[GIVEN TEXT — start]
Detection of T cell receptor (TCR) rearrangement in the patient’s bone marrow sample. At the time recurrence, the bone marrow assessment discovered TCR beta and gamma gene rearrangement by polymerase chain reaction (PCR) method. Representative result is shown together with positive and negative controls. DNA was extracted from the sample and amplified by PCR. The PCR product was then capillary-electrophoresed with Applied Biosystems 3130 Genetic Analyzer and the rearrangement was examined by fragment analysis applications. Detected peak was considered positive when it appeared within the expected range (in this setting 80–220 bp) and its peak was higher than that of positive control. These procedures were commercially done by Mitsubishi Chemical Medience Corporation. Due to the nature of PCR method, this procedure could not rule out the possibility of false-positive results

Waldenström macroglobulinemia is a malignant proliferation of plasma cells secreting monoclonal IgM. Interestingly, monoclonal T cell expansion is commonly encountered among them [2]. This phenomenon was also detected in the present case concurrently with the development of optic neuritis. Although TCR rearrangement proved only by PCR method may not be sufficient to conclude that expanded T cells are definitely monoclonal, and causal association of the aberrant expansion of T cells and the optic neuropathy is a speculated one, its contribution to the development of this unique presentation of the disease might have been possible.
[GIVEN TEXT — finish]
[RECORDED DATA — start]
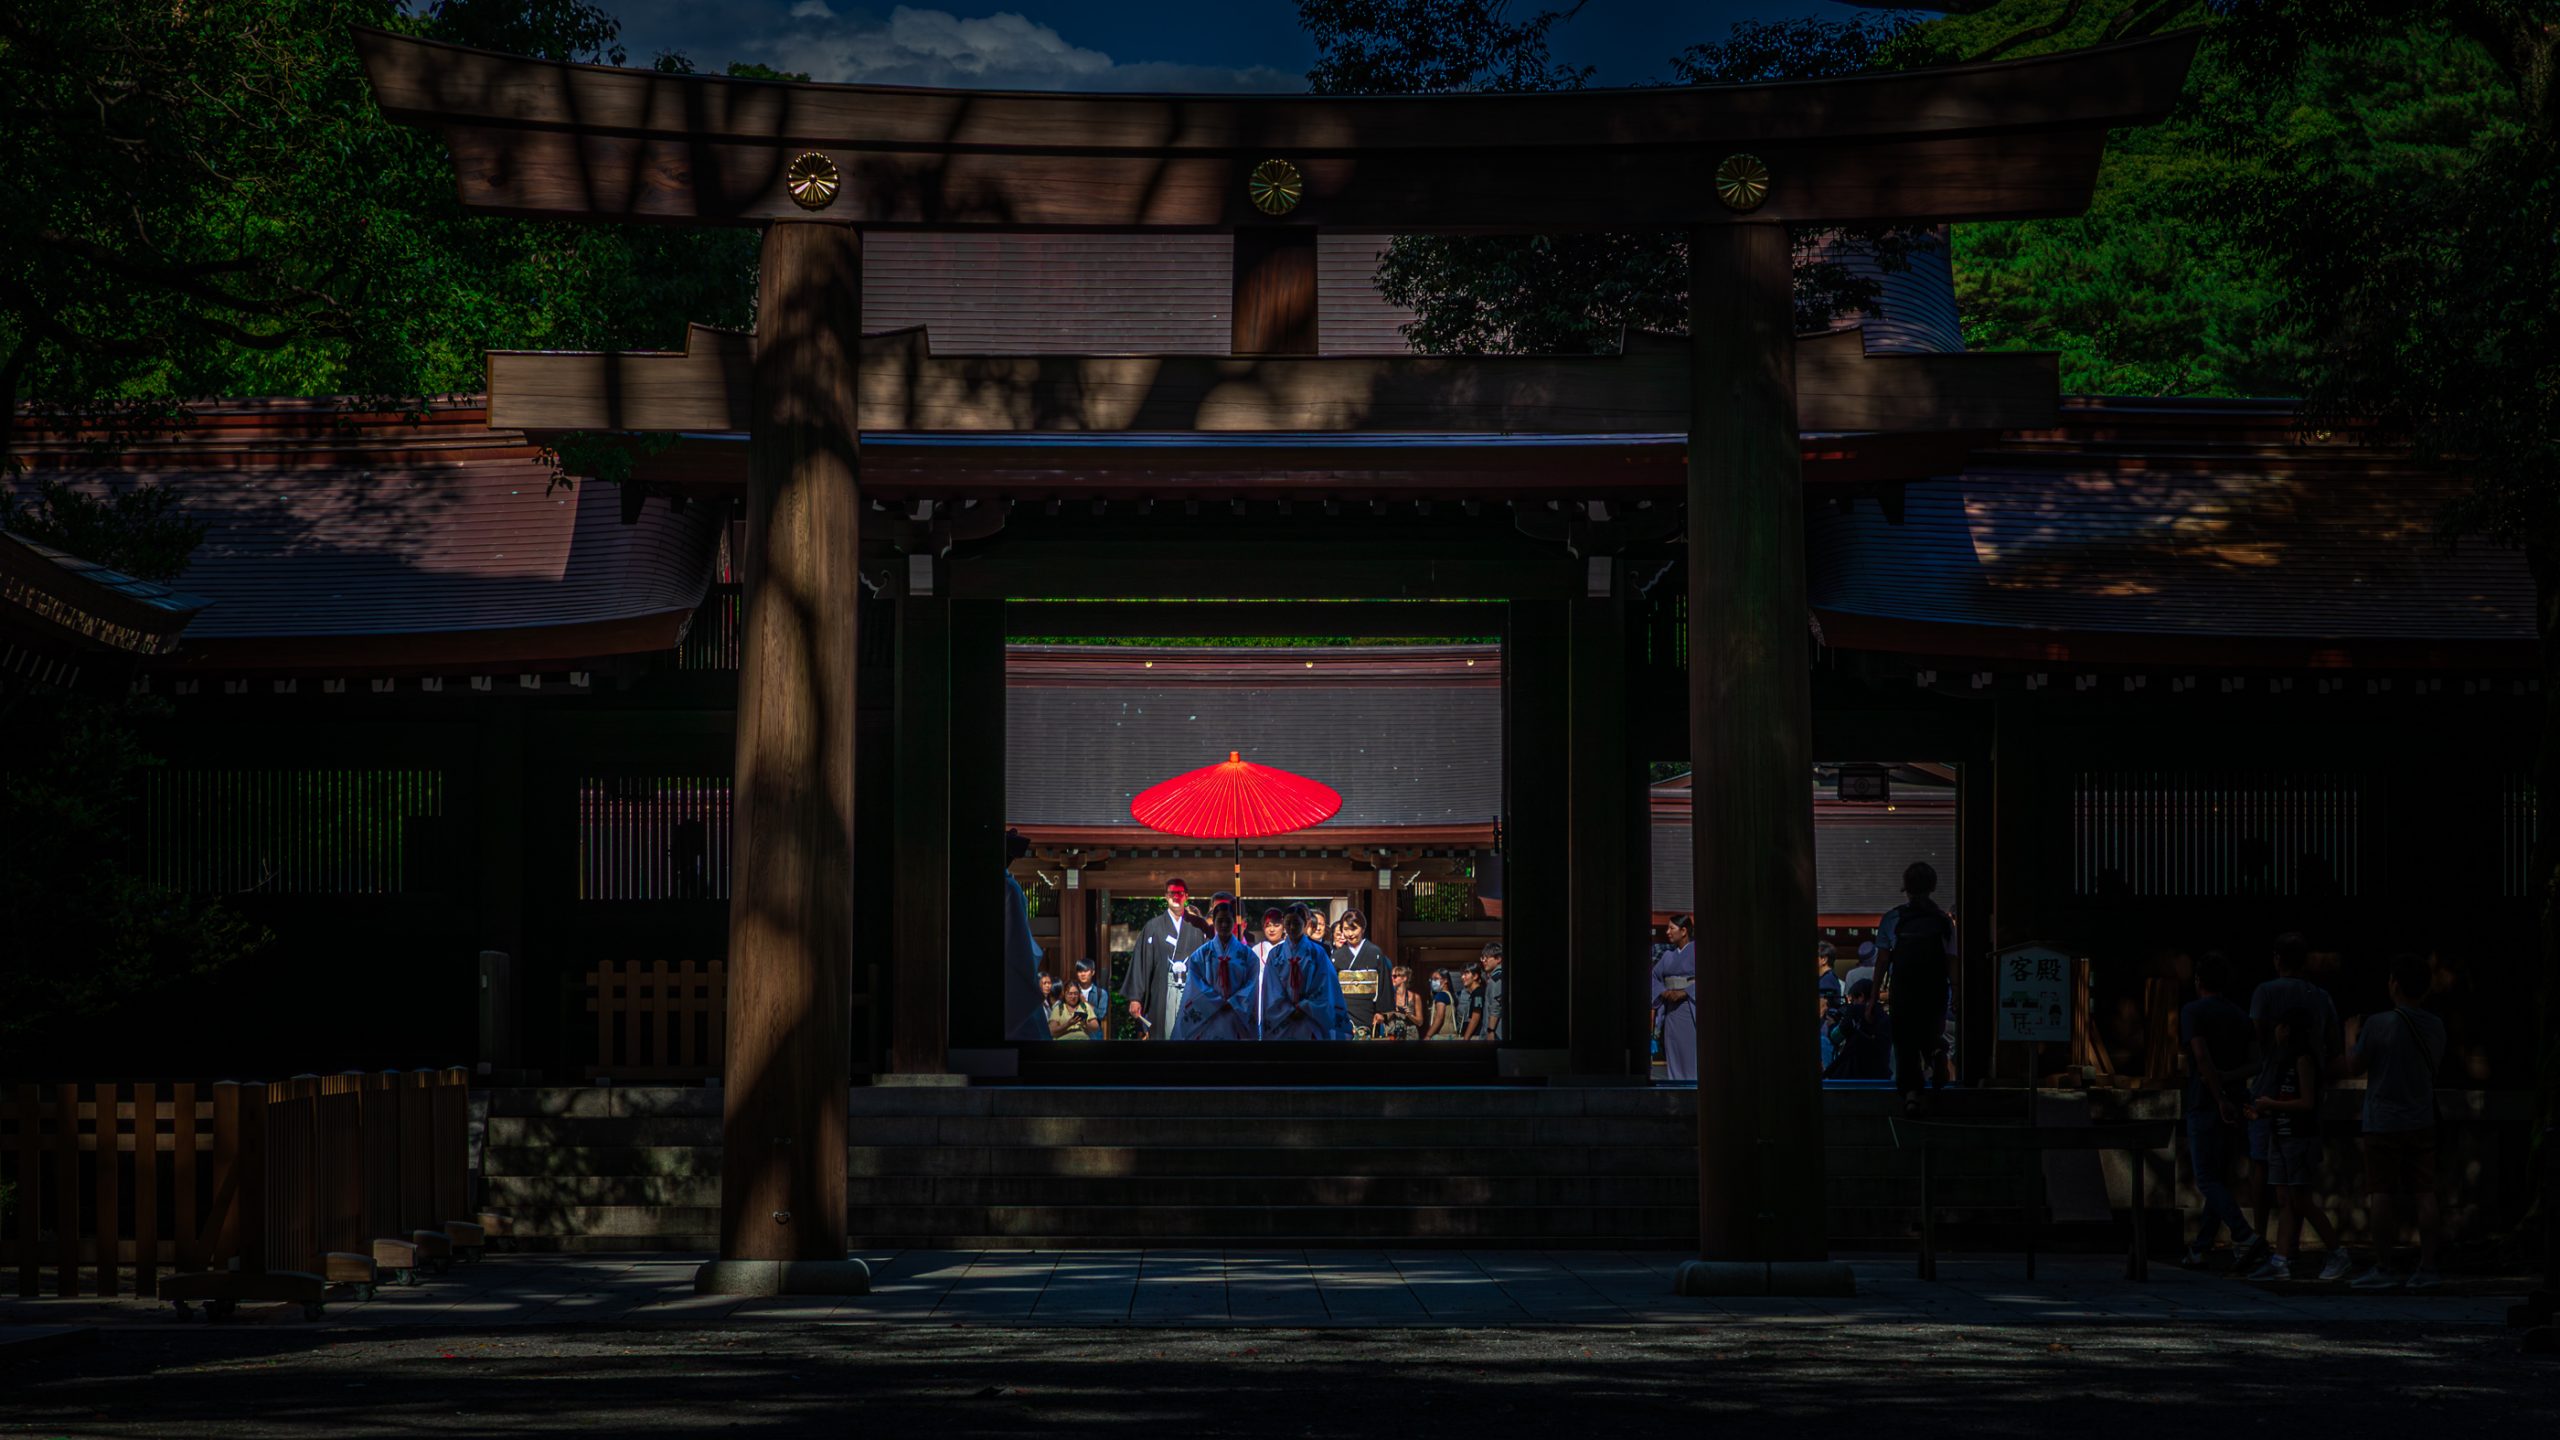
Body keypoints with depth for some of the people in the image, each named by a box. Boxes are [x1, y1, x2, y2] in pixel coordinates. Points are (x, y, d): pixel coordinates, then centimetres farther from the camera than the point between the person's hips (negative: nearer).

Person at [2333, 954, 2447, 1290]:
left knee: (2383, 1195, -1)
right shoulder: (2435, 1027, 4)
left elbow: (2354, 1066, -5)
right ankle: (2427, 1267, 1)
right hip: (2421, 1123, 4)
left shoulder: (2379, 1025, -12)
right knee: (2424, 1193, 4)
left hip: (2384, 1123, -4)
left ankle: (2382, 1268, 0)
[RECORDED DATA — finish]
_PROBLEM A:_
Condense the paragraph of the passage on TCR rearrangement that begins "Detection of T cell receptor (TCR) rearrangement" into a bulleted list that keeps its main facts.
_PROBLEM B:_
Translate the following sentence from the passage on TCR rearrangement into Spanish: "This phenomenon was also detected in the present case concurrently with the development of optic neuritis."
The data are irrelevant here and should be disregarded.

_SOLUTION A:_
- At recurrence, PCR testing of the patient's bone marrow detected TCR beta and gamma gene rearrangement. A representative result is shown with positive and negative controls.
- DNA was extracted from the sample and amplified by PCR.
- The PCR product underwent capillary electrophoresis on an Applied Biosystems 3130 Genetic Analyzer. Rearrangement was then examined with fragment analysis applications.
- A peak counted as positive if it fell within the expected range (80–220 bp here) and was higher than the positive control's peak.
- Mitsubishi Chemical Medience Corporation performed these procedures commercially.
- Because of the nature of the PCR method, false-positive results could not be ruled out.

_SOLUTION B:_
Este fenómeno también se detectó en el presente caso, de forma simultánea con la aparición de la neuritis óptica.